Start of The input

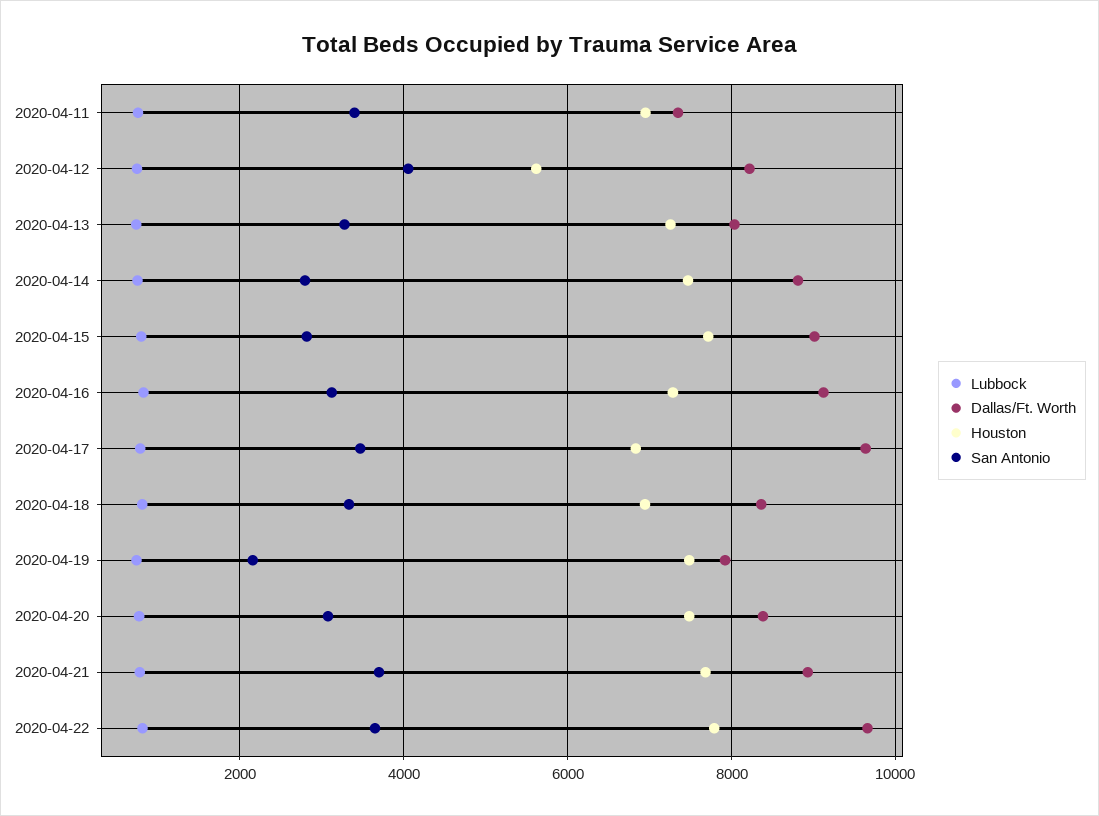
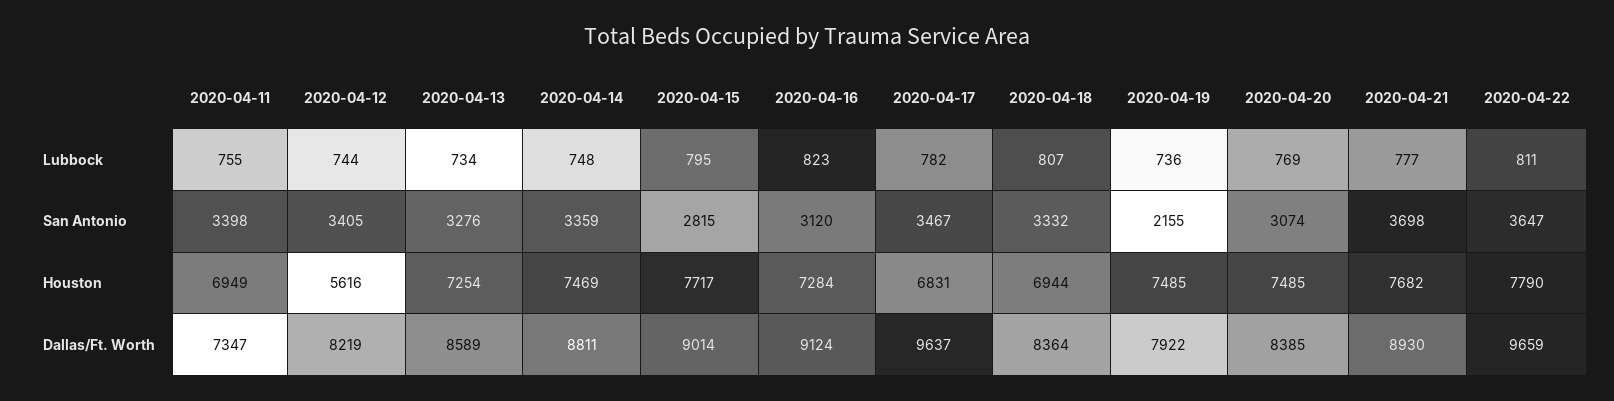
San Antonio, 2020-04-12: 4000 -> 3405
Dallas/Ft. Worth, 2020-04-13: 8000 -> 8589
San Antonio, 2020-04-14: 2800 -> 3359

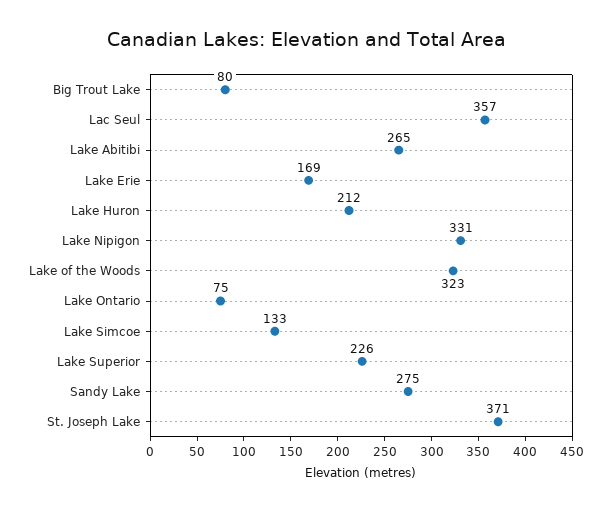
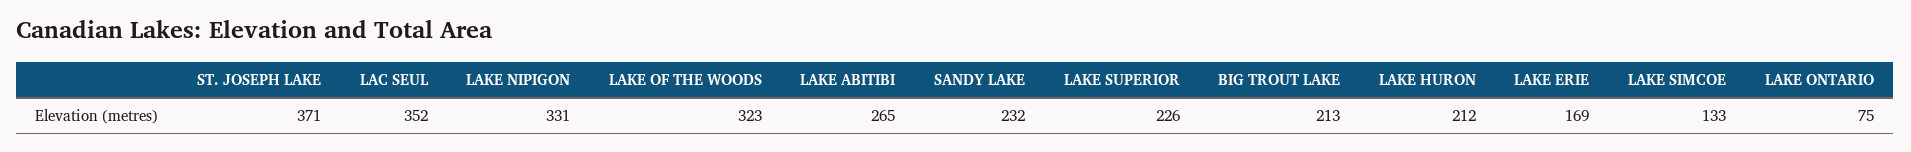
Big Trout Lake: 80 -> 213
Lac Seul: 357 -> 352
Sandy Lake: 275 -> 232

End of The input

◆ Task
The pictures in the entries above should be left out; all else must be copied exactly.

◆ Answer space
San Antonio, 2020-04-12: 4000 -> 3405
Dallas/Ft. Worth, 2020-04-13: 8000 -> 8589
San Antonio, 2020-04-14: 2800 -> 3359

Big Trout Lake: 80 -> 213
Lac Seul: 357 -> 352
Sandy Lake: 275 -> 232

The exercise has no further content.